#### INFORMATION SHOWN

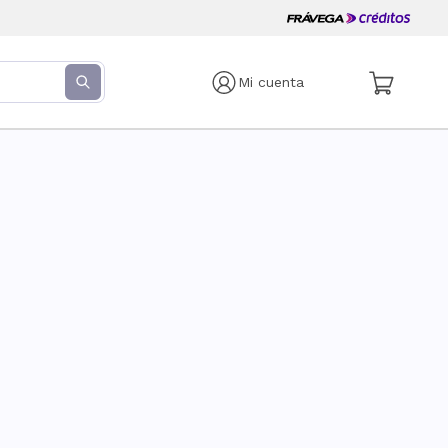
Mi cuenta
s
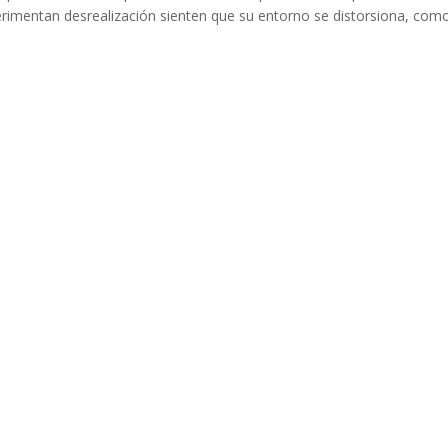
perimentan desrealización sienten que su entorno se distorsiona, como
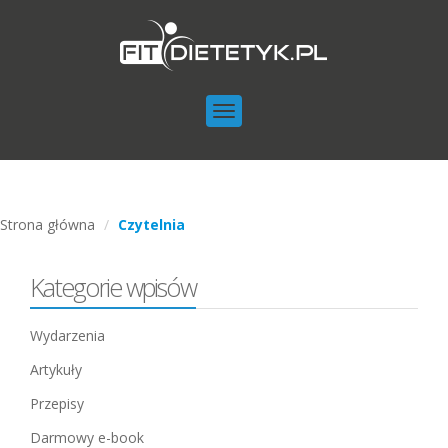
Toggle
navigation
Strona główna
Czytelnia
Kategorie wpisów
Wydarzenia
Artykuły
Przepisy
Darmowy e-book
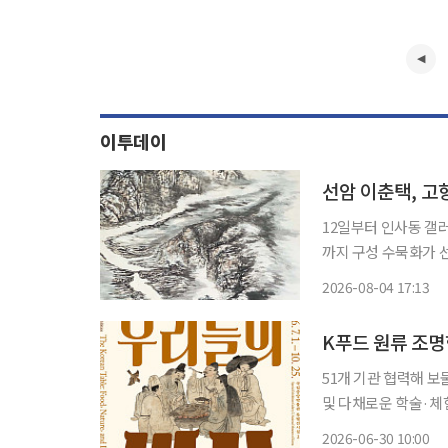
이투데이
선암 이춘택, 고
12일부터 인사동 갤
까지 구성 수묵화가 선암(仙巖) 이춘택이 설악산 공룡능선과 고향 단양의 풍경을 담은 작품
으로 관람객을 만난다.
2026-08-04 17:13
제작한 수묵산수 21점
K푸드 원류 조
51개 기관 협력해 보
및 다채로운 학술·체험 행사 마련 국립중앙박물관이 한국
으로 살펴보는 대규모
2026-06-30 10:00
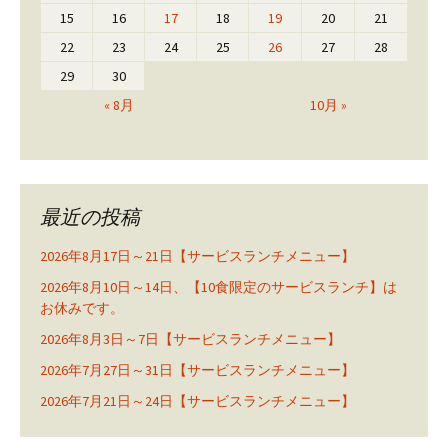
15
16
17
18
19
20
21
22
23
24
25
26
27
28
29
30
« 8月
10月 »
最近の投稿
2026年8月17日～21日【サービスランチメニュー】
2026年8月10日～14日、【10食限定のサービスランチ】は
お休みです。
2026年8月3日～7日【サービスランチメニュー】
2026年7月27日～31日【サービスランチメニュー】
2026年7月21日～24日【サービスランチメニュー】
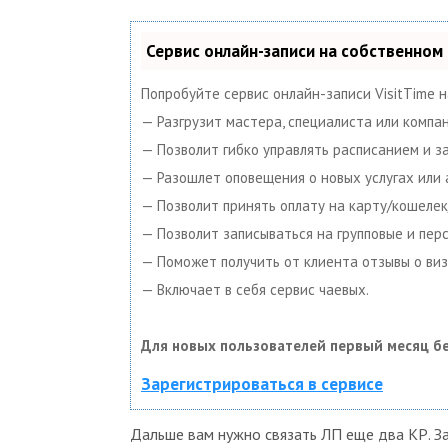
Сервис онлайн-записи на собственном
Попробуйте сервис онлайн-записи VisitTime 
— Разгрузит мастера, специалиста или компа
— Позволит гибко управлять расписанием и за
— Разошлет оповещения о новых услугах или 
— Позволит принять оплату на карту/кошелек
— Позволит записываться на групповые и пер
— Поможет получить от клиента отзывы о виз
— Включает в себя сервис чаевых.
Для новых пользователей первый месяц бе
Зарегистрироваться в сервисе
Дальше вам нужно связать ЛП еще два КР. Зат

---

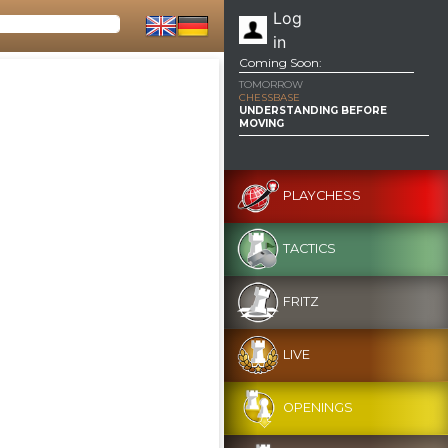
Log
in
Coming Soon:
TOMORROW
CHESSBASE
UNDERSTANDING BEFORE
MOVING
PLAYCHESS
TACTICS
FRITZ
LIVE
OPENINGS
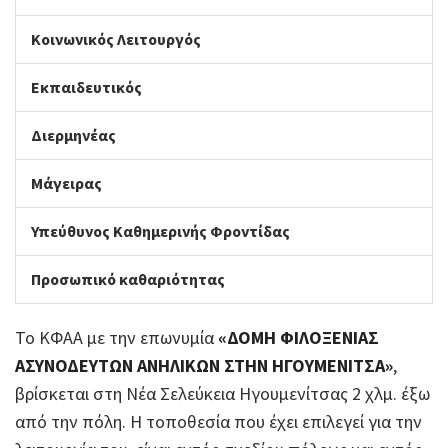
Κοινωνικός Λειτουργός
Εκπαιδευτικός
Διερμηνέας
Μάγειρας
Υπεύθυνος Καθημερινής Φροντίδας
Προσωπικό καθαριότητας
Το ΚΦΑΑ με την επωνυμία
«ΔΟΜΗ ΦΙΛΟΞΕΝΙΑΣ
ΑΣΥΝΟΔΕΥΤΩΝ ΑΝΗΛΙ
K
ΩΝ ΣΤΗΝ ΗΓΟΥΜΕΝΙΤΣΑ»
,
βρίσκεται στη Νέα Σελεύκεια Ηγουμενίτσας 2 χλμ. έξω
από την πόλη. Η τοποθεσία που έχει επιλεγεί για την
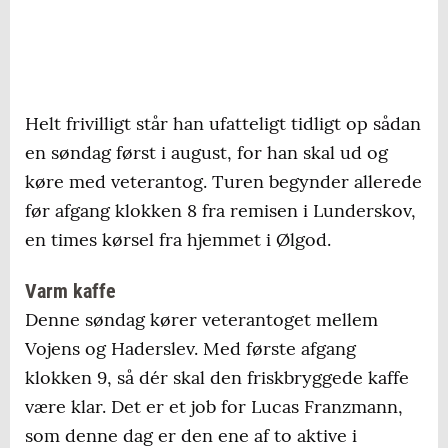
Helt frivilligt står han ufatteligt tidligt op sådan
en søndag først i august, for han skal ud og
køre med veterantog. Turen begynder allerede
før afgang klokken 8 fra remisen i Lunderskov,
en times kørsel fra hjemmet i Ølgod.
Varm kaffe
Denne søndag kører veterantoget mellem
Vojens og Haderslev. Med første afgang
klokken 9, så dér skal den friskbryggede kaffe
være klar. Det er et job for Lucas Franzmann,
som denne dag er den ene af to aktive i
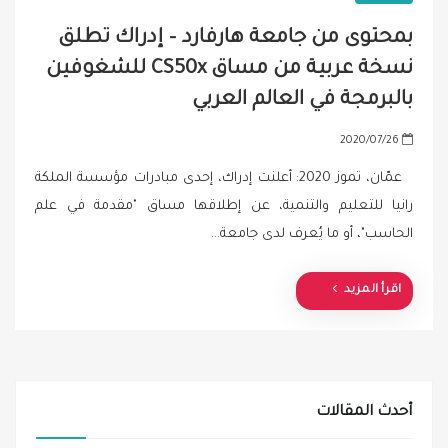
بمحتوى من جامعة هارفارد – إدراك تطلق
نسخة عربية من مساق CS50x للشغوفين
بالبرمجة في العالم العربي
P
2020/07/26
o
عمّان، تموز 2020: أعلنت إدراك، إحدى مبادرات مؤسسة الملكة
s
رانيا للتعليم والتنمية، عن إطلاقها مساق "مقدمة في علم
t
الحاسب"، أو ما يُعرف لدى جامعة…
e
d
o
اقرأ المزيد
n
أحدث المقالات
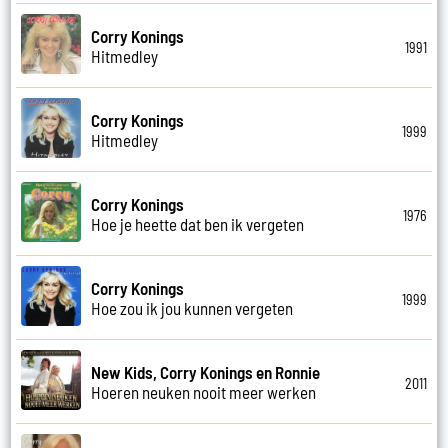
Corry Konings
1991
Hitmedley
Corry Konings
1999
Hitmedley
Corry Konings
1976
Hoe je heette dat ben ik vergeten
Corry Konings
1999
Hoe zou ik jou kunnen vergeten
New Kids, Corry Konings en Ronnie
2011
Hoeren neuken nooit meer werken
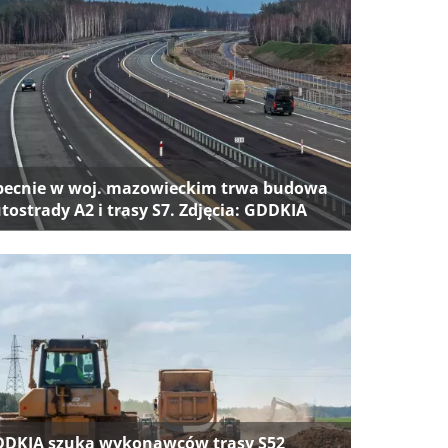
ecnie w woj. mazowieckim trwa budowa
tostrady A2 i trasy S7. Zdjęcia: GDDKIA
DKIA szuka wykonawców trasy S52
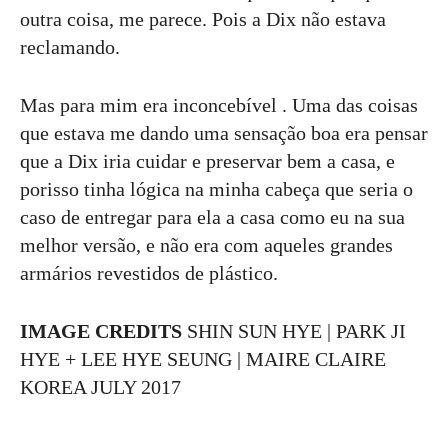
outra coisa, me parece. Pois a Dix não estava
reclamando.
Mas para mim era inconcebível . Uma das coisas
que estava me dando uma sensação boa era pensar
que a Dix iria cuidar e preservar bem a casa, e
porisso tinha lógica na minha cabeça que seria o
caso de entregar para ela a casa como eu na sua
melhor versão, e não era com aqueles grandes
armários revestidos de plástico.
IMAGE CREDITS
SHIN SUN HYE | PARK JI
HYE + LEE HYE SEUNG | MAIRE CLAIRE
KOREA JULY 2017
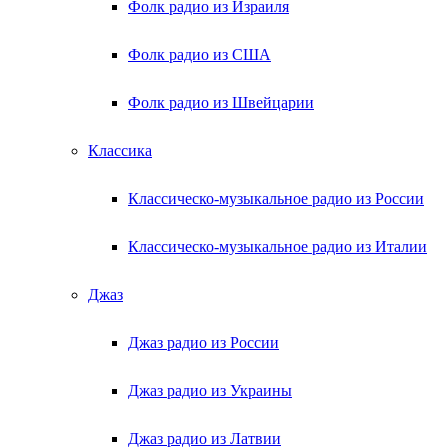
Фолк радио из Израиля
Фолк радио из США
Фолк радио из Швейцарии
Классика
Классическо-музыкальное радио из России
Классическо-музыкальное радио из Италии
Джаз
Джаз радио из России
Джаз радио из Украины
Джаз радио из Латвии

#### EXERCISE REQUIREMENTS
Output only an exact transcription of the lines above from the one with "новых услугах или" up to and including the one with "Дальше вам нужно связать ЛП еще два КР. Зат".

#### SOLUTION FOR THIS EXERCISE
— Разошлет оповещения о новых услугах или 
— Позволит принять оплату на карту/кошелек
— Позволит записываться на групповые и пер
— Поможет получить от клиента отзывы о виз
— Включает в себя сервис чаевых.
Для новых пользователей первый месяц бе
Зарегистрироваться в сервисе
Дальше вам нужно связать ЛП еще два КР. Зат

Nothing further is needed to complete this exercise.